Scott Fidel: Hi. Thanks, good morning. Interested just now with the sale of the MA business, how your priorities for investment and for growth in Cigna Healthcare may change from that? And obviously, you talked about how you’ve invested a lot in Medicare. So that should free up capital to invest in other businesses. So curious in terms of how you’re thinking about where you can increase investment for growth in Cigna Healthcare, but also just how you’re thinking about the exchange business now against the exit from MA just around your overall risk business in Cigna Healthcare will now be probably more weighted towards text, which is a pretty volatile business. So curious just on your thinking about the exchange business and sort of how you – how now you’re going to sort of view that business post the sell VMA? Thanks.
David Cordani: Scott, good morning, it’s David. I think your umbrella tenant is right. So as I noted in my prepared remarks, the decision allows for sharpening of focus as we lean into our portfolio going forward. As you think about the investments, though, we have a long track record of making multiyear investments within our portfolio. So think about investments in a digital-first orientation and data-led capabilities continuing to invest in development of new programs and capabilities, be it what we talked about before with ClearCare or Pathwell capabilities. expanding the infrastructure and scale for a broader addressable market expansion and our proven CuraScript SD expansion as we face off and support a broadening array of health care professionals and integrated delivery systems.
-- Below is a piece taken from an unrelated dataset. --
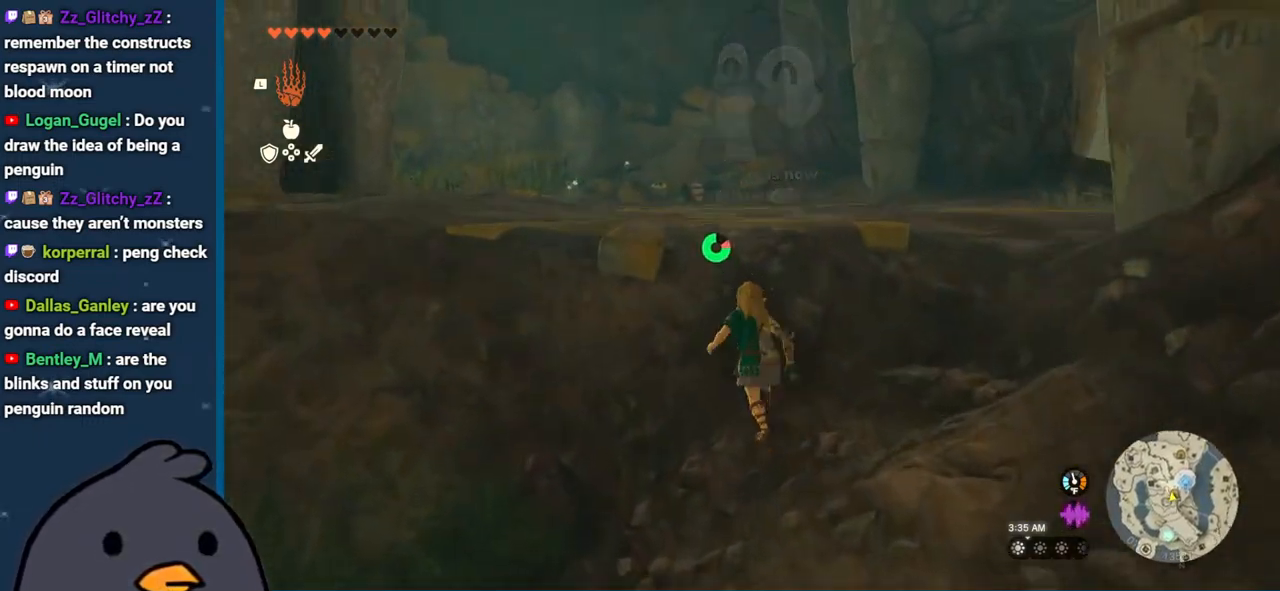
{"buttons": [], "left_stick": "up", "right_stick": "down", "events": [[217, "B", "up"], [417, "right_stick", "down"]]}
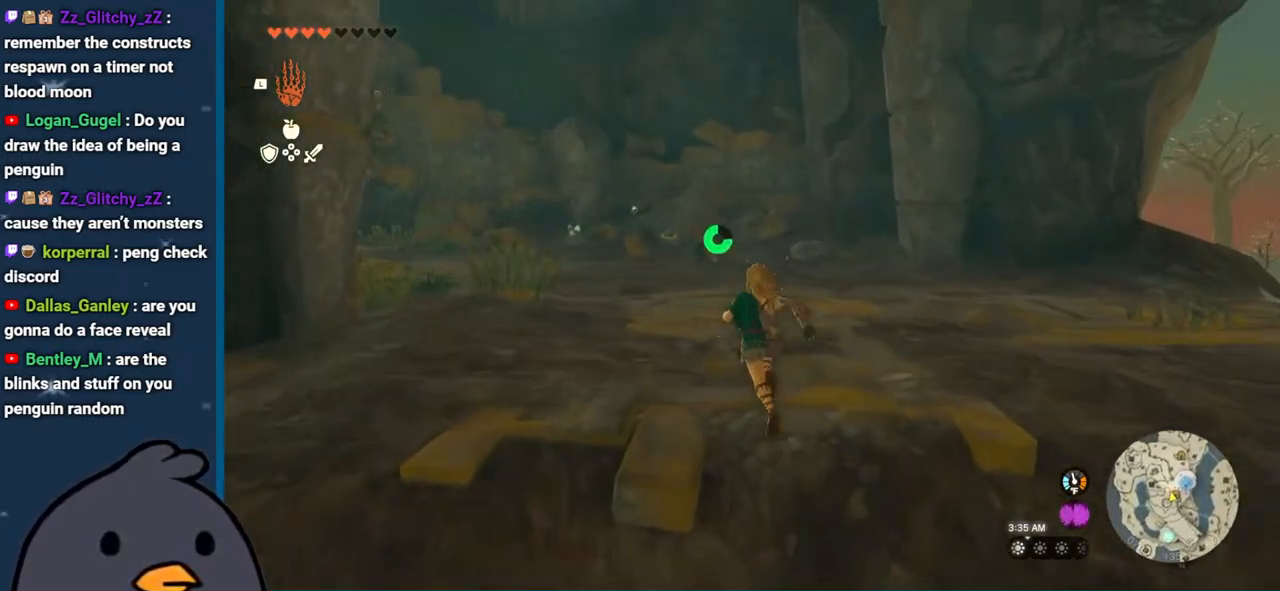
{"buttons": [], "left_stick": "up", "right_stick": "center", "events": [[133, "right_stick", "left"], [233, "left_stick", "up-right"], [283, "right_stick", "up-left"], [400, "left_stick", "up"], [483, "right_stick", "center"]]}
And I mentioned to Josh, the Evernorth Accountable Care capability. So think about, broadly speaking, our investment strategy continuing to fuel a variety of items and finally, sustained affordability, be it on the medical class pharmacy cost for administrative leverage that we get out of machine learning and AI through that lens. As it relates to the question around exchange or otherwise, we’ve always viewed the exchange business as sitting between commercial as well as the government. Obviously, the government influences a meaningful portion of that through the benefit design and otherwise, yet we are able to successfully leverage our collaborative accountable care relationships. And as we’ve demonstrated now for about a decade, with the exchange business by taking a very targeted focus within that market from its inception in 2014 to today, we continue to see that as a complementary aspect to our business.